“There is an urgent need for every other possible thing, but the things of God don’t seem urgent.”
On September 25, Metropolitan Hilarion of Volokolamsk, president of the Department of External Church Relations of the Patriarchate of Moscow, was in Rome for an ecumenical meeting. He took advantage of the occasion to present Pope Francis and Pope Emeritus Benedict XVI a copy of Volume 11 of the Complete Works of Joseph Ratzinger, the tome collecting his writings on the Theology of the Liturgy. The work was translated and published in Russian by the Patriarchate of Moscow’s publishing house.
Benedict XVI affirms that “the essence of the liturgy in the East and the West is one and the same” despite the differences between them.

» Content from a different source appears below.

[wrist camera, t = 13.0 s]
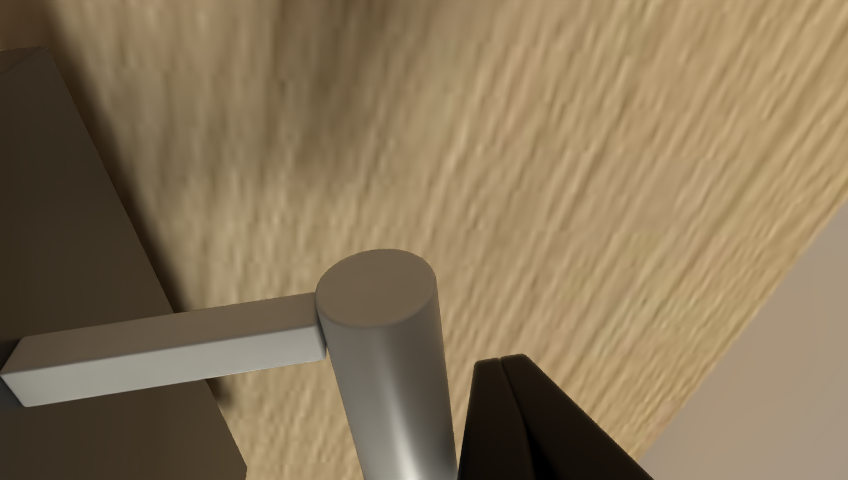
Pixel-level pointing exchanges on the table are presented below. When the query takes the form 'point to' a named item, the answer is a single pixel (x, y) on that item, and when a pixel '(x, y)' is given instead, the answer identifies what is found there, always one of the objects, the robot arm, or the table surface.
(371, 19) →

It was one of the messages he wished to convey in the prologue, for readers of the translation of the book. “And I hope that this book will also help Christians in Russia to understand in a new and better way the great gift that has been given us in the Holy Liturgy,” he wrote.

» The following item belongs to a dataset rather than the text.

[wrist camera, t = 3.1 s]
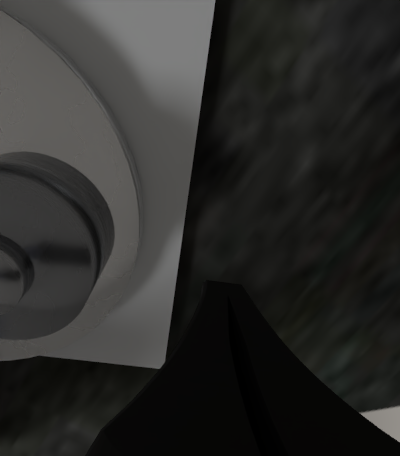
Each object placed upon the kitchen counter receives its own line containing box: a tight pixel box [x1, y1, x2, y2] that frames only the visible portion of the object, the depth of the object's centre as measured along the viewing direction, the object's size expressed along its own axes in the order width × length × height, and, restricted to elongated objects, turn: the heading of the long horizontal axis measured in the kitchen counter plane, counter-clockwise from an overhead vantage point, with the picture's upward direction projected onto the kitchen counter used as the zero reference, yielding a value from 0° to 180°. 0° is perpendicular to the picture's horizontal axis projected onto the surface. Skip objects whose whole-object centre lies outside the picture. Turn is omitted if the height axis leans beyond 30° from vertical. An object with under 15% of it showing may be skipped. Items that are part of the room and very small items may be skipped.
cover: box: [0, 151, 115, 340], centre depth 12 cm, size 7×7×4 cm
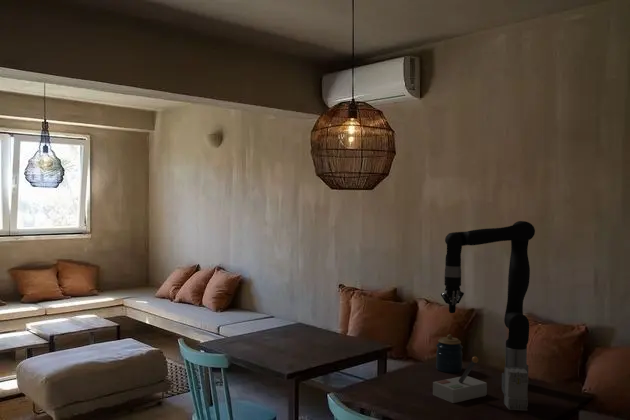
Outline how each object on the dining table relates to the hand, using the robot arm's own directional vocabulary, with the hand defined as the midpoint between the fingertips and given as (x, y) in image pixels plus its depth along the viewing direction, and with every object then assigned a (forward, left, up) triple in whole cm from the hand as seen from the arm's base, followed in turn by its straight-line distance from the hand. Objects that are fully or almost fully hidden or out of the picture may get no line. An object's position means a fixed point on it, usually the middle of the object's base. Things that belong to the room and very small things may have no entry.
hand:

St. Benedict has been proposed by the Pope Emeritus as a teacher of the centrality of God in the life of man, which is more important than anything else that man does; thus, the liturgy is a “priority” in man’s relationship with God.
“In people’s minds today, things that relate to God, and therefore the liturgy, are not urgent. There is an urgent need for every other possible thing, but the things of God don’t seem urgent. Now, one could say that monastic life is, in any case, different from the life of men and women in the world, and that’s certainly true. Nonetheless, the priority that God should have, but which we have forgotten, is valid for everyone,” Benedict XVI explains.

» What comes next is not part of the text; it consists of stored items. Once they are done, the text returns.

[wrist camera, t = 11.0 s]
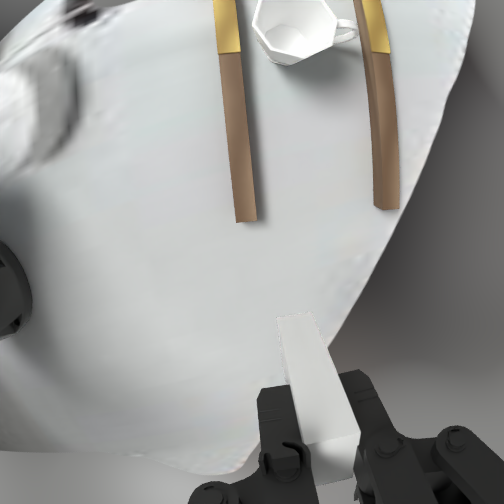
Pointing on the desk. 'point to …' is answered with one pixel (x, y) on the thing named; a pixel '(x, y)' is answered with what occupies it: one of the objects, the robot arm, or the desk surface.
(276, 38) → the cup
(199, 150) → the desk surface
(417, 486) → the robot arm
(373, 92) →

“If God is no longer important, there is a change in our criteria for establishing what is important. Man, by pushing God into a corner, submits himself to limitations that make him a slave to the forces of matter which are opposed to his dignity.”
Benedict XVI writes that, after the Second Vatican Council, he became more aware once again of the priority of God and of the divine liturgy.
He speaks of a misinterpretation of the liturgical reform which has become widespread in the Catholic Church, and which led to giving pride of place to “the aspect of instruction and of one’s own activity and creativity.” This “has made people almost forget the presence of God,” he added.
“In such a situation,” he continues, “it became clearer and clearer that the existence of the Church lives in the proper celebration of the liturgy, and that the Church is in danger when the primacy of God no longer appears in the liturgy, and therefore in life.”
“The deepest cause of the crisis that has caused turmoil in the Church is rooted in the obfuscation of the priority of God in the liturgy,” he lamented.
Benedict expressed his commitment to the renewal of the liturgy implicit in the renewal of the Church. “All of this led me to dedicate myself more broadly than in the past to the subject of the liturgy, because I knew that a true renewal of the liturgy is a fundamental condition for the renewal of the Church.”
The publication of the translation is the result of cooperation among the Patriarchate of Moscow’s publishing house, the International Association “Sophia: Russian Idea, Idea of Europe,” the International “Sapientia et Scientia” Academy, Libreria Editrice Vaticana, and the Joseph Ratzinger–Benedict XVI Vatican Foundation, which curates the works of the Pope Emeritus.
The Metropolitan confirmed that, in the spring, a solemn presentation of the book will be organized at the Faculty of Theology of the Patriarchate. The translation project will continue with the Russian publication of Benedict’s trilogy on Jesus of Nazareth.